**EXTRACTED DATA:**
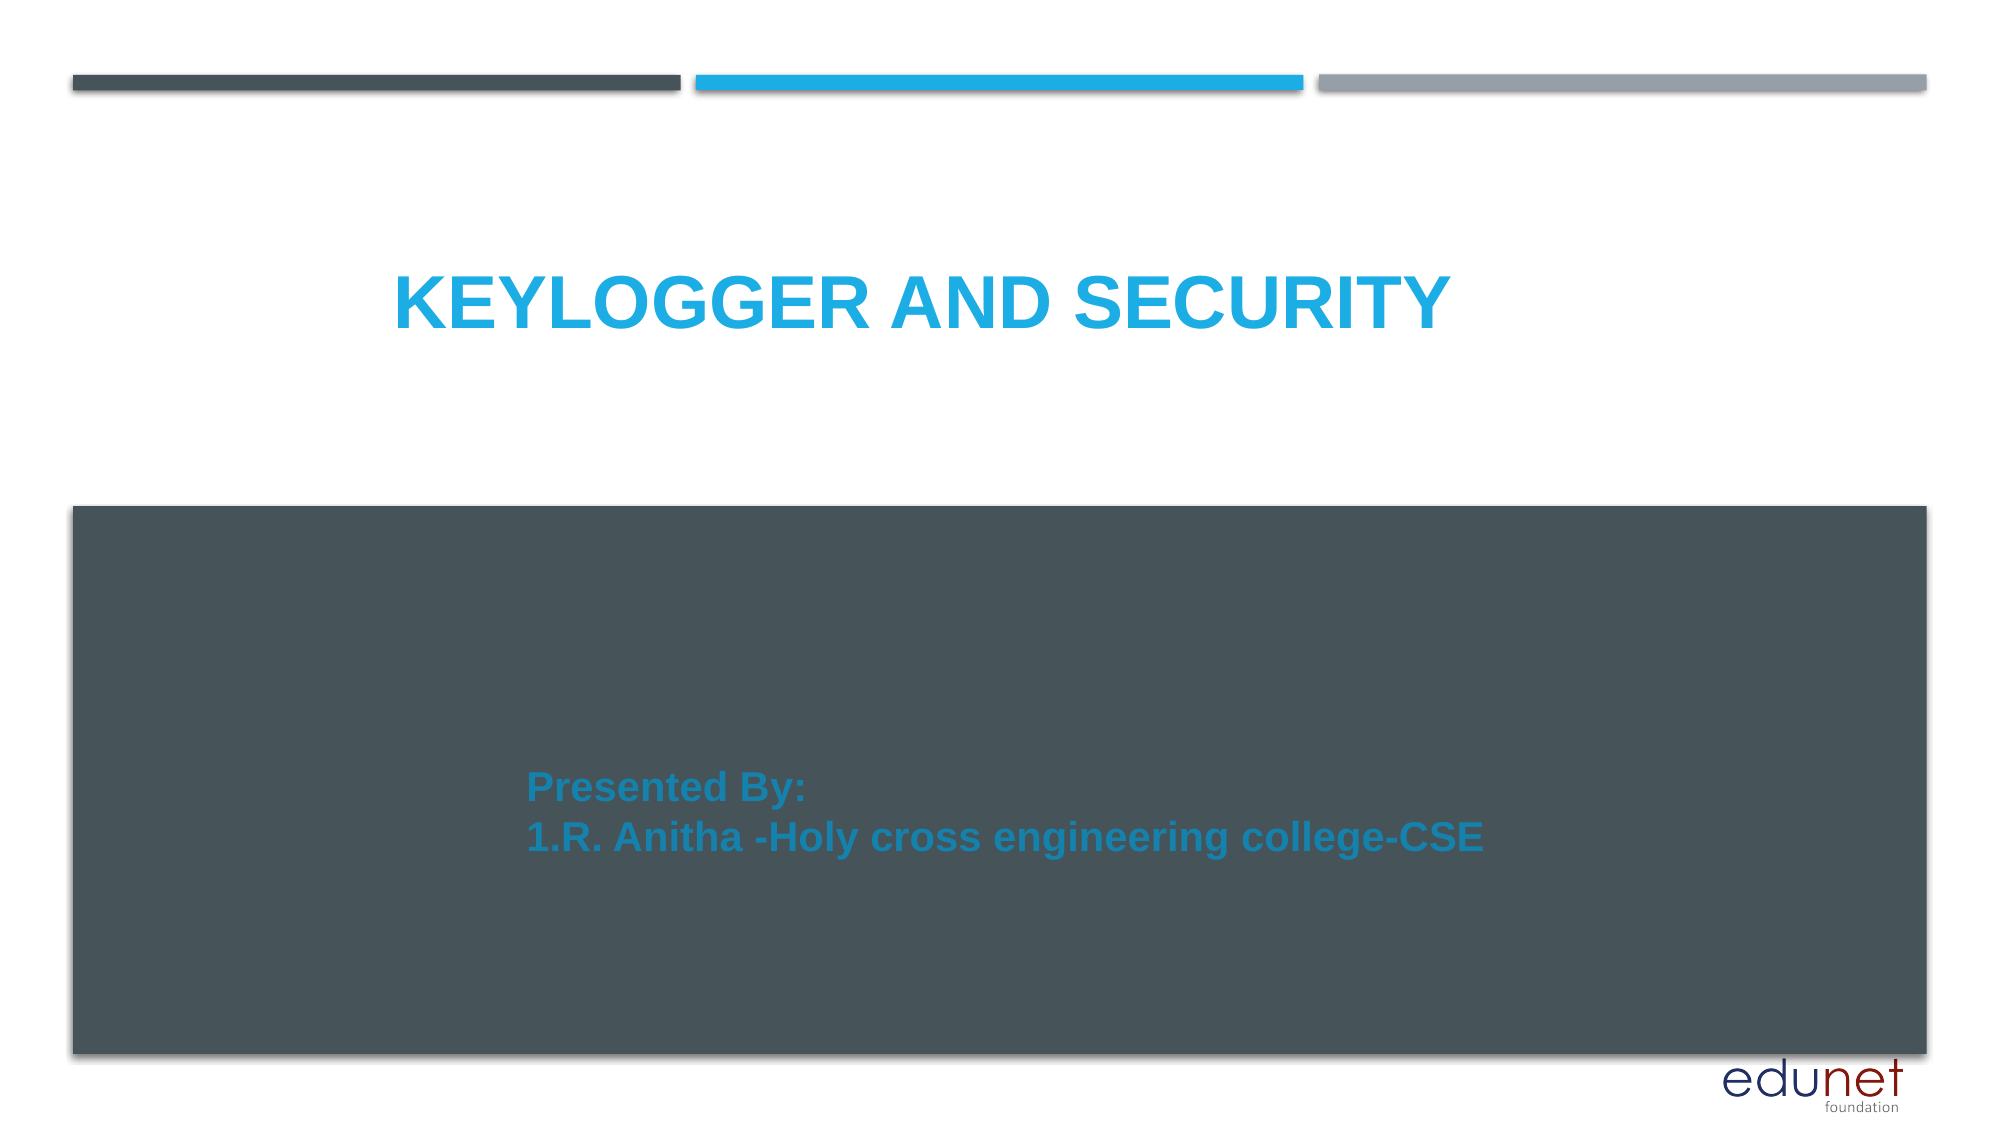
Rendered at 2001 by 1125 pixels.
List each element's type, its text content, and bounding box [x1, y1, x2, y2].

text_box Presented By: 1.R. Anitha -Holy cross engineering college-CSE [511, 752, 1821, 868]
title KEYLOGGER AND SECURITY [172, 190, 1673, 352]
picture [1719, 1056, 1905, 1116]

**YOUR GOAL:**
Repeat exactly the lines from the line containing "List each element's" through the last line of the records above, including both, and nothing else.

**WRITTEN SOLUTION:**
List each element's type, its text content, and bounding box [x1, y1, x2, y2].

text_box Presented By: 1.R. Anitha -Holy cross engineering college-CSE [511, 752, 1821, 868]
title KEYLOGGER AND SECURITY [172, 190, 1673, 352]
picture [1719, 1056, 1905, 1116]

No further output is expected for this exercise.